A matrix micropatterning platform for cell localization and stem cell fate determination.

To study the role of cell-extracellular matrix (ECM) interactions, microscale approaches provide the potential to perform high throughput assessment of the effect of the ECM microenvironment on cellular function and phenotype. Using a microscale direct writing (MDW) technique, we characterized the generation of multicomponent ECM microarrays for cellular micropatterning, localization and stem cell fate determination. ECMs and other biomolecules of various geometries and sizes were printed onto epoxide-modified glass substrates to evaluate cell attachment by human endothelial cells. The endothelial cells displayed strong preferential attachment to the ECM patterned regions and aligned their cytoskeleton along the direction of the micropatterns. We next generated ECM microarrays that contained one or more ECM components (namely gelatin, collagen IV and fibronectin) and then cultured murine embryonic stem cell (ESCs) on the microarrays. The ESCs selectively attached to the micropatterned features and expressed markers associated with a pluripotent phenotype, such as E-cadherin and alkaline phosphatase, when maintained in growth medium containing leukemia inhibitory factor.
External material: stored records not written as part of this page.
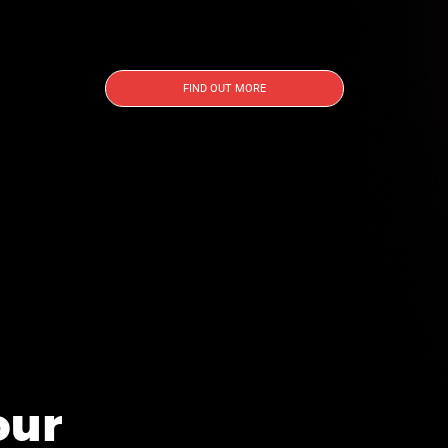
FIND OUT MORE
our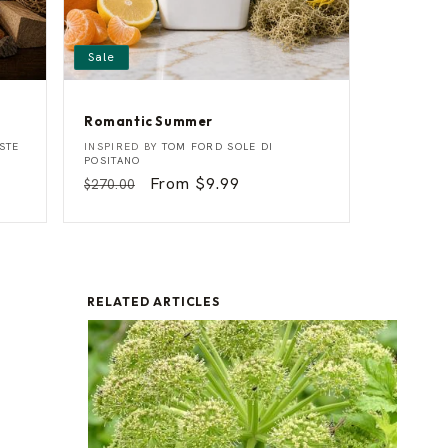
Sale
Romantic Summer
R
Vendor:
STE
INSPIRED BY
TOM FORD SOLE DI
o
POSITANO
m
Regular
Sale
From $9.99
$270.00
a
price
price
n
t
i
c
S
u
m
RELATED ARTICLES
m
e
r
In the presence of the soluble factors retinoic acid and bone morphogenetic protein-4 the ESCs differentiated towards the ectodermal lineage on the ECM microarray with differential ECM effects. The ESCs cultured on gelatin showed significantly higher levels of pan cytokeratin expression, when compared with cells cultured on collagen IV or fibronectin, suggesting that gelatin preferentially promotes ectodermal differentiation. In summary, our results demonstrate that MDW is a versatile approach to print ECMs of diverse geometries and compositions onto surfaces, and it is amenable to the generation of multicomponent ECM microarrays for stem cell fate determination.